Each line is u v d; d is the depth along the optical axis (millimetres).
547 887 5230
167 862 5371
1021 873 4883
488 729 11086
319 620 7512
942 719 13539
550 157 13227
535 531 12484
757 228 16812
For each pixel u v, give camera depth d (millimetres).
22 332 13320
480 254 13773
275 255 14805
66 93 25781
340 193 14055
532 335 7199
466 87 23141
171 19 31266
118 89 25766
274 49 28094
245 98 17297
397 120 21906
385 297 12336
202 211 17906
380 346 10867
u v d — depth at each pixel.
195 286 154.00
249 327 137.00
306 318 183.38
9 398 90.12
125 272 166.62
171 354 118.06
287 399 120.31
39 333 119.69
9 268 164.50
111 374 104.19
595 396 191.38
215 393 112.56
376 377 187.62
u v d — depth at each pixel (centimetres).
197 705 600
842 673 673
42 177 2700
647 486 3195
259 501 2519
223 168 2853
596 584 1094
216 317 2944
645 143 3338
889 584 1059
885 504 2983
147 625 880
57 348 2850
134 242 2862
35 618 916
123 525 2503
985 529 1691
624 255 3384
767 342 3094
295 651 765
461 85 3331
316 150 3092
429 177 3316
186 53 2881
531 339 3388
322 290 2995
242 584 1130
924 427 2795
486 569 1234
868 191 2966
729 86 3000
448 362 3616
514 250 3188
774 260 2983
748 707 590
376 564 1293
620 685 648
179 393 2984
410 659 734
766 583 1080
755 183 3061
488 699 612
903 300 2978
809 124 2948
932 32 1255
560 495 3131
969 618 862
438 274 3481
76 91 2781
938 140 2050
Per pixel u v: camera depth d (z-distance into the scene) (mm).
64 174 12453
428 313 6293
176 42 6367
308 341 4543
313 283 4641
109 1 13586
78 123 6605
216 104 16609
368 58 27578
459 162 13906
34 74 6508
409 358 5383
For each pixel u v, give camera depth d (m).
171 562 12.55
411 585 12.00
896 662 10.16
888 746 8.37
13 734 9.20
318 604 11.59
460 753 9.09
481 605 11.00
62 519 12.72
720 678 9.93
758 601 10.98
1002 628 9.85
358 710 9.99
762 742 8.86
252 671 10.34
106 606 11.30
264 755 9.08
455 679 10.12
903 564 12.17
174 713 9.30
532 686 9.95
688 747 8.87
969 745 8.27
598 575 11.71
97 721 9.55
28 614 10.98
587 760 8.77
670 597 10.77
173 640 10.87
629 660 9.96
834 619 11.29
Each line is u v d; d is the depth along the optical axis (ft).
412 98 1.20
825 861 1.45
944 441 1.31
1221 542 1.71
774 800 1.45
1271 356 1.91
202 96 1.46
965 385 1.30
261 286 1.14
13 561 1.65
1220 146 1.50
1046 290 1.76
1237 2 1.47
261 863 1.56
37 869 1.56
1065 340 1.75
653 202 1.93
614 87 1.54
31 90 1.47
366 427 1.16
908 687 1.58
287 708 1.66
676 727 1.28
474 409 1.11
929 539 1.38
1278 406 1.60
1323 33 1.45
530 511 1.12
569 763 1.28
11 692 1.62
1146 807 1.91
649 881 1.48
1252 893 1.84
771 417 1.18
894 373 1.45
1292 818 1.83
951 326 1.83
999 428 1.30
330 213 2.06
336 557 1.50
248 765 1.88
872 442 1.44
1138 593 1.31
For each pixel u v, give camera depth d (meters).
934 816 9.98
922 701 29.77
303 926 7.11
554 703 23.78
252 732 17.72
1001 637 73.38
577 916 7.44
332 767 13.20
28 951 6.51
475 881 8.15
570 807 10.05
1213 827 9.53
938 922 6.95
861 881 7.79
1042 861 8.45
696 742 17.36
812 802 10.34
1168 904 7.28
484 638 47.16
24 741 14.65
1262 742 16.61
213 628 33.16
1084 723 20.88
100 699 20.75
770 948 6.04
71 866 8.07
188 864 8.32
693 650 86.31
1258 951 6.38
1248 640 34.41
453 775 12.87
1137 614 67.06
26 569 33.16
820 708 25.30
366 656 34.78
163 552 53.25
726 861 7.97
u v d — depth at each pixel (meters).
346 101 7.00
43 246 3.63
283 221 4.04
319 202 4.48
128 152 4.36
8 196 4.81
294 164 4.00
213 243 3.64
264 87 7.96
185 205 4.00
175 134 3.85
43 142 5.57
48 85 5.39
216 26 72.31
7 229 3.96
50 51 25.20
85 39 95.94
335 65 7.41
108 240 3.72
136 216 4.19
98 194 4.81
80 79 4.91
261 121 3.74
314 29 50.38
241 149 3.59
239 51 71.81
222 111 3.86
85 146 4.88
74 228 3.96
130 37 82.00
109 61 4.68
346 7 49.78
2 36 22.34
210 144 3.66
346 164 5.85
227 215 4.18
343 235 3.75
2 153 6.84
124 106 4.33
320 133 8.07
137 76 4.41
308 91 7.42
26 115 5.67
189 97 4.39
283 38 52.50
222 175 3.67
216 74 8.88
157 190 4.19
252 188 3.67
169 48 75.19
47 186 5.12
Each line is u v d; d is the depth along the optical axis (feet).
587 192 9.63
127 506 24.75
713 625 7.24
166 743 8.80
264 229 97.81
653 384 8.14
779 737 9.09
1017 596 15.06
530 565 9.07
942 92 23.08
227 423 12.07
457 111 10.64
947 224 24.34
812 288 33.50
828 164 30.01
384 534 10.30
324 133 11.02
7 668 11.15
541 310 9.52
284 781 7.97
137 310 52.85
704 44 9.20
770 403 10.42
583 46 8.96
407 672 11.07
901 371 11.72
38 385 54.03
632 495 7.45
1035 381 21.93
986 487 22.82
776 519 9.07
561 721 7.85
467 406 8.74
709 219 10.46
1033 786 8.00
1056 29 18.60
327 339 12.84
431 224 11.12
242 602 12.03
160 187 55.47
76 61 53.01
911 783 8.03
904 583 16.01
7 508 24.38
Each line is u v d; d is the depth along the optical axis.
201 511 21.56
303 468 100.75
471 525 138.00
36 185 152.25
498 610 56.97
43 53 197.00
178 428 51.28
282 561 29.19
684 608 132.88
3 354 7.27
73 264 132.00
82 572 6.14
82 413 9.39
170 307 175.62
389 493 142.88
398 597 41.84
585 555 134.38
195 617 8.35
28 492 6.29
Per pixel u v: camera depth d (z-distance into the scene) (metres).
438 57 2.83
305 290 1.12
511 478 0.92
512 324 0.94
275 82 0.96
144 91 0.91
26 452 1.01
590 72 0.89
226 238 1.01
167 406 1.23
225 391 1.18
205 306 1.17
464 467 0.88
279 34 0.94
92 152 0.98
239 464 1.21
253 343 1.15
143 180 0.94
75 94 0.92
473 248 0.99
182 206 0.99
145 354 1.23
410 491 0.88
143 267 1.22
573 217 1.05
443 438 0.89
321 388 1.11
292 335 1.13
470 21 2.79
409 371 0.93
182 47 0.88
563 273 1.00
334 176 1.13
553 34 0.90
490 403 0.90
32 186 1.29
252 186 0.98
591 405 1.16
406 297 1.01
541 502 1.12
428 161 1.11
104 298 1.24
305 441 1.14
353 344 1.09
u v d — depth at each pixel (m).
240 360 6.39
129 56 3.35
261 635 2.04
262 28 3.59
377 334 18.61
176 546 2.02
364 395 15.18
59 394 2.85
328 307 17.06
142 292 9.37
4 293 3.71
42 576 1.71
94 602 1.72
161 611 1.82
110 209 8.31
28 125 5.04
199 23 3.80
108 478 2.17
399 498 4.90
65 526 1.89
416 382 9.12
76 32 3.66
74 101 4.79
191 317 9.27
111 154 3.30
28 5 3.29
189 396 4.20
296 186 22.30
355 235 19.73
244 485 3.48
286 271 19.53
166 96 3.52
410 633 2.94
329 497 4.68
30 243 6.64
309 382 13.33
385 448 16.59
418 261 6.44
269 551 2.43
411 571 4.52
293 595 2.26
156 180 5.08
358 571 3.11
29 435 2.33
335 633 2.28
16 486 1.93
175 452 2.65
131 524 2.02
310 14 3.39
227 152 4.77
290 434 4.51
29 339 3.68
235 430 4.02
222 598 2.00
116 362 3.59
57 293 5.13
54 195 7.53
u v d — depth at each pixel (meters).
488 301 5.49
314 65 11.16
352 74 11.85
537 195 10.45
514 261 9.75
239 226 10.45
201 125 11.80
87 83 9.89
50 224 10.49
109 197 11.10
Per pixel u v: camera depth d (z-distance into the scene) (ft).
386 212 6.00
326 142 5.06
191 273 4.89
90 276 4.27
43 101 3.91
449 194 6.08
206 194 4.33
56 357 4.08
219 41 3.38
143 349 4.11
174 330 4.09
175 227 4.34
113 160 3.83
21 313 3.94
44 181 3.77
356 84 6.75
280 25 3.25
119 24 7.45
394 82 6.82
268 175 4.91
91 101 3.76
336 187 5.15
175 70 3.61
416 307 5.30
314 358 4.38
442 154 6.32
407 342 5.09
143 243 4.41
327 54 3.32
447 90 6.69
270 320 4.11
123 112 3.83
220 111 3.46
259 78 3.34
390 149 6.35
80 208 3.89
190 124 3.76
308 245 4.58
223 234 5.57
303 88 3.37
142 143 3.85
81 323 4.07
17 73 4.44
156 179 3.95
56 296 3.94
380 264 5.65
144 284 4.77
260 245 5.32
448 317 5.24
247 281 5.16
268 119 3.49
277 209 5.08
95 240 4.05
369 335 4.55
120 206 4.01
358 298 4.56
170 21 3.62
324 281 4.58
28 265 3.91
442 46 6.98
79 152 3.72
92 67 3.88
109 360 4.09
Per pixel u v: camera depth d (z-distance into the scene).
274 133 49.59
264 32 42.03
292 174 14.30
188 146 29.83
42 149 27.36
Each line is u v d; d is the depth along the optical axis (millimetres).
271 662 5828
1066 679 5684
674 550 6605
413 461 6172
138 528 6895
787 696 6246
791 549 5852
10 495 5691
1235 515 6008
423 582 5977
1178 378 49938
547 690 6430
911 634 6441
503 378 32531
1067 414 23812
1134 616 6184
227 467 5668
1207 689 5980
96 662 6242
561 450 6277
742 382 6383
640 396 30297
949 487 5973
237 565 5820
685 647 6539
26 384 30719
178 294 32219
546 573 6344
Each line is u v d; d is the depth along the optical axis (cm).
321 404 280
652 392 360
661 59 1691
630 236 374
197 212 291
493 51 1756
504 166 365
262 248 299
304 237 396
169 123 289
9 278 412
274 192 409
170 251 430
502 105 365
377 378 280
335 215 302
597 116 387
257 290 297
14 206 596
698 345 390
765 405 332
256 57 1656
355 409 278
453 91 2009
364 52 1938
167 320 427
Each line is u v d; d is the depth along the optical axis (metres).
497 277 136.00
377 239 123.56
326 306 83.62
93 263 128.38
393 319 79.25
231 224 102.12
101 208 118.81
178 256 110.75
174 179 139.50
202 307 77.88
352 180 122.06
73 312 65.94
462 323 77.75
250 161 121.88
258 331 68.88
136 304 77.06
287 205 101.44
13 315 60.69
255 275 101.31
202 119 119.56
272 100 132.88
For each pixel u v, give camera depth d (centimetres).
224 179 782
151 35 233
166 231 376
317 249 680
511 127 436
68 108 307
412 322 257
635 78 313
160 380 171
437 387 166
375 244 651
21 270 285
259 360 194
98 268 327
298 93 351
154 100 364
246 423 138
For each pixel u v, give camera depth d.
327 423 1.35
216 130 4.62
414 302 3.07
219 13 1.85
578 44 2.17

Directions: Produce a word-for-word copy of everything above from the line holding "561 721 7.85" down to the line holding "28 492 6.29", with both of those lines kept.

Exercise output:
561 721 7.85
467 406 8.74
709 219 10.46
1033 786 8.00
1056 29 18.60
327 339 12.84
431 224 11.12
242 602 12.03
160 187 55.47
76 61 53.01
911 783 8.03
904 583 16.01
7 508 24.38
Each line is u v d; d is the depth along the optical axis.
201 511 21.56
303 468 100.75
471 525 138.00
36 185 152.25
498 610 56.97
43 53 197.00
178 428 51.28
282 561 29.19
684 608 132.88
3 354 7.27
73 264 132.00
82 572 6.14
82 413 9.39
170 307 175.62
389 493 142.88
398 597 41.84
585 555 134.38
195 617 8.35
28 492 6.29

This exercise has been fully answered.